“Solo al participar en democracia y unirnos todos por un mismo objetivo, se podrá definir una hoja de ruta que nos lleve como país por la senda del desarrollo”.
Hay muchas cosas que preocupan en este país, y no solo las calles con huecos, los apagones de luz, la falta de agua, el pésimo servicio de recolección de basura, los tranques de vehículos mañanas y tardes, la impunidad a funcionarios y la ausencia de valores en toda la sociedad. Sumémosle estos ahora a los problemas coyunturales de la pandemia, como escuelas sin clases, casi medio millón de trabajadores suspendidos, miles de familias traumadas por la pérdida de seres queridos, afectaciones mentales causadas por los encierros arbitrarios, y la incertidumbre por la quiebra de muchas empresas que no sobreviran la COVID-19.
Sin duda, situaciones muy graves, tal vez como nunca en nuestra historia, y que son mucho más profundas que lo que refleja una caída de 18 % del PIB o del 20 % en el empleo. Incluso mucho peor que los $1100 millones de déficit fiscal o los $6 mil millones que el Gobierno necesita para balancear su presupuesto y pagar gastos corrientes. Definitivamente, una crisis sinigual que no tiene paragón en lo político ni tampoco en lo institucional.
Es una crisis de confianza. Aquí se ha perdido la confianza en todo: en la familia, en las creencias religiosas, en los albergues infantiles, en las instituciones públicas, en los sindicatos y la empresa privada. Ya nadie cree ni en la lotería, mucho menos en la Policía ni en los bomberos. Hemos llegado a este punto como consecuencia de curas pedófilos, pastores violadores, clubes cívicos juegavivo, educadores sin vocación, médicos aprovechadores, funcionarios corruptos, diputados y magistrados en contubernio, inversionistas “amiguetes” y todos aquellos que por años se han preocupados más por amasar dinero ajeno que en resolver los problemas fundamentales del país.

▸ **Datos proporcionados**:
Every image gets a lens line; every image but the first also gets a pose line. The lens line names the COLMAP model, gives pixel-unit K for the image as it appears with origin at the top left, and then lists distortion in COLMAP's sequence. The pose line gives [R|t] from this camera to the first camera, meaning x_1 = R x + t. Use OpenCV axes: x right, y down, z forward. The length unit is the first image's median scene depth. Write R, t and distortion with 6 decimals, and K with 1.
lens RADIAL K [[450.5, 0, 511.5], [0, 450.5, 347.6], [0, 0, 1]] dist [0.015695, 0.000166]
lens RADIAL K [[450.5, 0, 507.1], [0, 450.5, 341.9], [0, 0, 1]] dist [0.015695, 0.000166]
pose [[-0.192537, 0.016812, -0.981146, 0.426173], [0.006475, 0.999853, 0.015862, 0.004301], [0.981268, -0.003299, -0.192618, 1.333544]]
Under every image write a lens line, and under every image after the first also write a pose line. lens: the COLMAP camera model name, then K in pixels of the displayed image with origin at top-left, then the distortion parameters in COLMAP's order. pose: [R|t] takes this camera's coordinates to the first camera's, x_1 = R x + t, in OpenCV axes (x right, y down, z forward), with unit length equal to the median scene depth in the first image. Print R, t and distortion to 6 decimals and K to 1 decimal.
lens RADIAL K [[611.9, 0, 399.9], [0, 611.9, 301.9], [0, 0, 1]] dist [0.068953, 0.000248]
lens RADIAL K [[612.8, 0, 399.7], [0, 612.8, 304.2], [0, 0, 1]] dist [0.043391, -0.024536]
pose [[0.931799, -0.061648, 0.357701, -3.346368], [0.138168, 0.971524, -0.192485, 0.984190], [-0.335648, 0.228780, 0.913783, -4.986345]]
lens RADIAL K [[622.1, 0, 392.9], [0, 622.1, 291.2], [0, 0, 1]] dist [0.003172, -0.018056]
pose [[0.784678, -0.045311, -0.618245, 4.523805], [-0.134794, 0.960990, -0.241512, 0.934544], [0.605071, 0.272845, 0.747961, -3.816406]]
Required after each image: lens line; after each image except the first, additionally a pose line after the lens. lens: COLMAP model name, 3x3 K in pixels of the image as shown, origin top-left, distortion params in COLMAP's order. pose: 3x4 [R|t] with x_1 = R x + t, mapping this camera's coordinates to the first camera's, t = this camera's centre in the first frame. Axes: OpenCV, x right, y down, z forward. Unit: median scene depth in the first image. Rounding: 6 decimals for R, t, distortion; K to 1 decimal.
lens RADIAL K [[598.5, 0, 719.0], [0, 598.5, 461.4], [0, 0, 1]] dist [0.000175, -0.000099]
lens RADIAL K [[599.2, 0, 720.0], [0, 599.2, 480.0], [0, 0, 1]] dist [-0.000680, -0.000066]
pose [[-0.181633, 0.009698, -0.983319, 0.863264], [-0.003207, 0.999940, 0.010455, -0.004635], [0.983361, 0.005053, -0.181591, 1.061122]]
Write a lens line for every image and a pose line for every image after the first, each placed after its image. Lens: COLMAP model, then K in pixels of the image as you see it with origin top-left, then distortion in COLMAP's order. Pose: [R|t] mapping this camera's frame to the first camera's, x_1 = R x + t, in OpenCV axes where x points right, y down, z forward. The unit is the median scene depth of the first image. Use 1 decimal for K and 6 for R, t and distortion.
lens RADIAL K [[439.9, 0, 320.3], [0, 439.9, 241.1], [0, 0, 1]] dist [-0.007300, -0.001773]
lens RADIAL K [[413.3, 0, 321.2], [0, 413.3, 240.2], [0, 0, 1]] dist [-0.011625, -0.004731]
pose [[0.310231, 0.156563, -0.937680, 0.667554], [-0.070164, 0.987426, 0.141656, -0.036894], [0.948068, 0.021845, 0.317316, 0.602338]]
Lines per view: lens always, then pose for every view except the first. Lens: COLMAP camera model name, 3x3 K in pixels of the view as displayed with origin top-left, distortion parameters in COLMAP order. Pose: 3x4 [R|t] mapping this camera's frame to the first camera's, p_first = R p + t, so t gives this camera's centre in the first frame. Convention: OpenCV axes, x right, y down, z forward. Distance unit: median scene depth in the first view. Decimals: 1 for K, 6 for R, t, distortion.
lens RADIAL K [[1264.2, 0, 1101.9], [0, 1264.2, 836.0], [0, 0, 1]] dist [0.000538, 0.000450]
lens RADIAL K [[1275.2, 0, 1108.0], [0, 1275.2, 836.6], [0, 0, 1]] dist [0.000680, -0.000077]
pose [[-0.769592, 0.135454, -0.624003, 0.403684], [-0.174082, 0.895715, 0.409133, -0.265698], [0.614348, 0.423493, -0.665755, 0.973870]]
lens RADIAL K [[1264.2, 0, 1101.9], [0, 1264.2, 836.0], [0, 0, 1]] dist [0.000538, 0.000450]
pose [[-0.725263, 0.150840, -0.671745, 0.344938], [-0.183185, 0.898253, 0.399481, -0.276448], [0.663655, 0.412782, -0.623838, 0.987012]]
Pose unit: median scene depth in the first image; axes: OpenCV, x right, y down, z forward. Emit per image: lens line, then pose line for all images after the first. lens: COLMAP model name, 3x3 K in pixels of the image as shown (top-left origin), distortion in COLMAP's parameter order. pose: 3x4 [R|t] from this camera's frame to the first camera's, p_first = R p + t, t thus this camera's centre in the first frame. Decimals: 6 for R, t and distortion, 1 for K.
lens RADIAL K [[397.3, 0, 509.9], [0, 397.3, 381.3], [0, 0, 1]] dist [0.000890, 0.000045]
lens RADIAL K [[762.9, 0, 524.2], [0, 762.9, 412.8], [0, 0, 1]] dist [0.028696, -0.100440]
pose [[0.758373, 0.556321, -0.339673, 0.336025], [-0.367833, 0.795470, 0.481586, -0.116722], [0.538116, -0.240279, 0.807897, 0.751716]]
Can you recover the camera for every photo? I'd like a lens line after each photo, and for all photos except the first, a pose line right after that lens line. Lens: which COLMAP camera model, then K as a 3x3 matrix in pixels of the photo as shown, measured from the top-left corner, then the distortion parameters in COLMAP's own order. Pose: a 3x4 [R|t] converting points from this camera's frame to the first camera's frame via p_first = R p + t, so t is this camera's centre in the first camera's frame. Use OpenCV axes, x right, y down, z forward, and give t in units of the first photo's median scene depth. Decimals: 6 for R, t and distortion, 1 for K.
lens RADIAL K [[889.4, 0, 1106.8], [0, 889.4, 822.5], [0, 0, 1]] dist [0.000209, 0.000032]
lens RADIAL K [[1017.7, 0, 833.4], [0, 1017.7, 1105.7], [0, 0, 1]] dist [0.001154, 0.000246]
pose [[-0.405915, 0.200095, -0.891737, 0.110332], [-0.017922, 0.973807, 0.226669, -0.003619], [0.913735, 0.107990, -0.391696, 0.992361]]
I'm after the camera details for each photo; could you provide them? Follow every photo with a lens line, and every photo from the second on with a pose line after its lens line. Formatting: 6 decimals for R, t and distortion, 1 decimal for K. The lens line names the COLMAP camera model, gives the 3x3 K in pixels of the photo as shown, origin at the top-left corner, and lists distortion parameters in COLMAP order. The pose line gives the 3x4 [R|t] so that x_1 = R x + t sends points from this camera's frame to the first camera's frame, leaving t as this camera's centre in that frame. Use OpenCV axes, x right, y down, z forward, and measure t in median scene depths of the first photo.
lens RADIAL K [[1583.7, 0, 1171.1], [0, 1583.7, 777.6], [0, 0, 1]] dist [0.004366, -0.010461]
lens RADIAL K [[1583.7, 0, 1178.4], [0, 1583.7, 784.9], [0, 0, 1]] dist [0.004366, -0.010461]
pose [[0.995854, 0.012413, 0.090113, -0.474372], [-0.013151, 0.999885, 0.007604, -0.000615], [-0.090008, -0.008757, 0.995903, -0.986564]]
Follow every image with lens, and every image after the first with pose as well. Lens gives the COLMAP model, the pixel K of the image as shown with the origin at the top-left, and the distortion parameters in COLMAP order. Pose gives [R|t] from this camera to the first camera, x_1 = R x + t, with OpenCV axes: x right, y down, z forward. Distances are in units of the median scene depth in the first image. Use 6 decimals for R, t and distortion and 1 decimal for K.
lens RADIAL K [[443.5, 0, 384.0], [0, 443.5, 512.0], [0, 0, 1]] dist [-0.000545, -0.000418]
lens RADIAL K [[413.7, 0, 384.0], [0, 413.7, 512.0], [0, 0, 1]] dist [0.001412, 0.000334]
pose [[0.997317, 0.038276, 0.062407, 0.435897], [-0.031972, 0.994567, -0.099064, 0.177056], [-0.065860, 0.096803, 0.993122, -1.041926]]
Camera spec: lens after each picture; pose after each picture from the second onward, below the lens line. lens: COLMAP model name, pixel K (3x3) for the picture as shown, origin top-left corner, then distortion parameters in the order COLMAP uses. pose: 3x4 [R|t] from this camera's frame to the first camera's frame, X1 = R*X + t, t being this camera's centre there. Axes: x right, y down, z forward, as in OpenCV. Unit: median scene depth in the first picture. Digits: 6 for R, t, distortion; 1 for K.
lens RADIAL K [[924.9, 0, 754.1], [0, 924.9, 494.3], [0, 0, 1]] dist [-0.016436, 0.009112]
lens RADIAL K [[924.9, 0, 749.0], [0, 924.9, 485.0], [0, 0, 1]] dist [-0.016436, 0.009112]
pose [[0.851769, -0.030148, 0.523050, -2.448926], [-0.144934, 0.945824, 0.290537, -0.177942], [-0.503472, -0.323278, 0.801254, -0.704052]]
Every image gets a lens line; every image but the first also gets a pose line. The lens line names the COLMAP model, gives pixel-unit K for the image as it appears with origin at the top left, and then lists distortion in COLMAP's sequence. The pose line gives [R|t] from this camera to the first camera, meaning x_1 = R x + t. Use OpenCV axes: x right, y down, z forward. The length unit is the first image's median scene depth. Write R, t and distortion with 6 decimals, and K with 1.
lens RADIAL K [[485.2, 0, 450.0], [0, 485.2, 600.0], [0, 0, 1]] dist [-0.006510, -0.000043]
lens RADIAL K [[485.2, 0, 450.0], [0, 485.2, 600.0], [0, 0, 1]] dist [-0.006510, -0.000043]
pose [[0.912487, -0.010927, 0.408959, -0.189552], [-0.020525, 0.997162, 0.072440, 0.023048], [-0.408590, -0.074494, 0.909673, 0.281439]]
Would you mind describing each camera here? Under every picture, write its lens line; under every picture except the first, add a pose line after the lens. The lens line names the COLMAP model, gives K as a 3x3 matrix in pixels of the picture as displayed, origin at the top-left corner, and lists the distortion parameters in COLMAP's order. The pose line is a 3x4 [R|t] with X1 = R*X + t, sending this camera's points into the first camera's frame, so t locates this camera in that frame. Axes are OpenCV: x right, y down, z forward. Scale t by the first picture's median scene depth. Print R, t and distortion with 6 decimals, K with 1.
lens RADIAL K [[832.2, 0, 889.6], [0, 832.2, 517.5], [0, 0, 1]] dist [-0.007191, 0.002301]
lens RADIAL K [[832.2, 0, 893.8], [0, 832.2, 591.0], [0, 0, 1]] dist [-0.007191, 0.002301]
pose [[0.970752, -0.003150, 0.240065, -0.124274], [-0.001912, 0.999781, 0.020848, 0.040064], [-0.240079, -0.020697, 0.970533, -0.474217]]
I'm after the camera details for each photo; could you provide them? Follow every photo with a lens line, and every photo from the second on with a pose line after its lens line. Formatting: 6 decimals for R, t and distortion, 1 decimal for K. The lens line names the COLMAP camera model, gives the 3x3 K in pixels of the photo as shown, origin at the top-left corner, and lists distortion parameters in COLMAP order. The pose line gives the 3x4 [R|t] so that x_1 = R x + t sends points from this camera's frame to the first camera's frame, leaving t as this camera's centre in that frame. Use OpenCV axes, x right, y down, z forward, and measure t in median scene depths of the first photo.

▸ **Consignas de trabajo**:
• 1. Responde según el texto sobre la crisis de confianza:
(a) ¿Cuántos trabajadores suspendidos menciona?
(b) ¿De cuánto es la caída del PIB que cita?
(c) ¿Qué tipo de crisis afirma que vive el país?
• 2. Por favor, imprime un pasaje del texto sobre la crisis de confianza: empieza en las palabras "Hay muchas cosas" y detente después de "sobreviran la COVID-19.".
El material no guarda relación con el texto sobre la crisis de confianza.

▸ **Soluciones propuestas**:
• 1.
(a) Casi medio millón.
(b) Del 18 %.
(c) Una crisis de confianza.

• 2.
Hay muchas cosas que preocupan en este país, y no solo las calles con huecos, los apagones de luz, la falta de agua, el pésimo servicio de recolección de basura, los tranques de vehículos mañanas y tardes, la impunidad a funcionarios y la ausencia de valores en toda la sociedad. Sumémosle estos ahora a los problemas coyunturales de la pandemia, como escuelas sin clases, casi medio millón de trabajadores suspendidos, miles de familias traumadas por la pérdida de seres queridos, afectaciones mentales causadas por los encierros arbitrarios, y la incertidumbre por la quiebra de muchas empresas que no sobreviran la COVID-19.